Passage.
You may have heard the term contextual deep linking. These refer to links that ostensibly provide additional benefit, by being able to store more information allowing marketers to do more with their content.
Contextual deep links are default or deferred deep links with added parameters marketers can add themselves. Such links don’t exist on their own.
Deeps links are not (necessarily) mobile measurement technology
Many MMPs advertise deep linking as proprietary technology. This couldn’t be further from the truth. Any developer or app marketer can create a deep link – just set up the link, integrate and test.
Beyond opening the app, Adjust deep linking offers additional benefits:
- The ability to redirect the user into the app store if the app is not installed on their device (deferred deep linking)
- Tracking of deep link activity
These are two crucial functions that do require additional setup and support.
These are two crucial functions that do require additional setup and support.

[Source records]
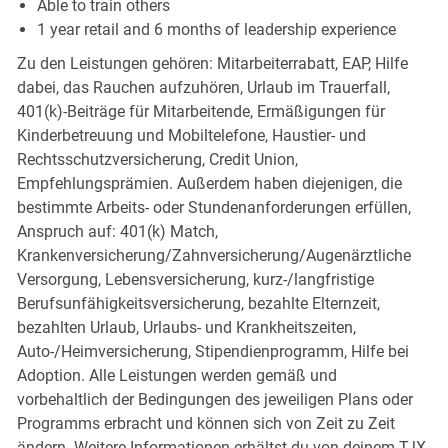
Able to train others
1 year retail and 6 months of leadership experience
Zu den Leistungen gehören: Mitarbeiterrabatt, EAP, Hilfe
dabei, das Rauchen aufzuhören, Urlaub im Trauerfall,
401(k)-Beiträge für Mitarbeitende, Ermäßigungen für
Kinderbetreuung und Mobiltelefone, Haustier- und
Rechtsschutzversicherung, Credit Union,
Empfehlungsprämien. Außerdem haben diejenigen, die
bestimmte Arbeits- oder Stundenanforderungen erfüllen,
Anspruch auf: 401(k) Match,
Krankenversicherung/Zahnversicherung/Augenärztliche
Versorgung, Lebensversicherung, kurz-/langfristige
Berufsunfähigkeitsversicherung, bezahlte Elternzeit,
bezahlten Urlaub, Urlaubs- und Krankheitszeiten,
Auto-/Heimversicherung, Stipendienprogramm, Hilfe bei
Adoption. Alle Leistungen werden gemäß und
vorbehaltlich der Bedingungen des jeweiligen Plans oder
Programms erbracht und können sich von Zeit zu Zeit
ändern. Weitere Informationen erhältst du von deinem TJX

Exercise brief.
Translate this sentence from the deep linking passage into Spanish: "Contextual deep links are default or deferred deep links with added parameters marketers can add themselves." The records aren't needed for any of this.

Task output.
Los enlaces profundos contextuales son enlaces profundos predeterminados o diferidos con parámetros adicionales que los propios especialistas en marketing pueden agregar.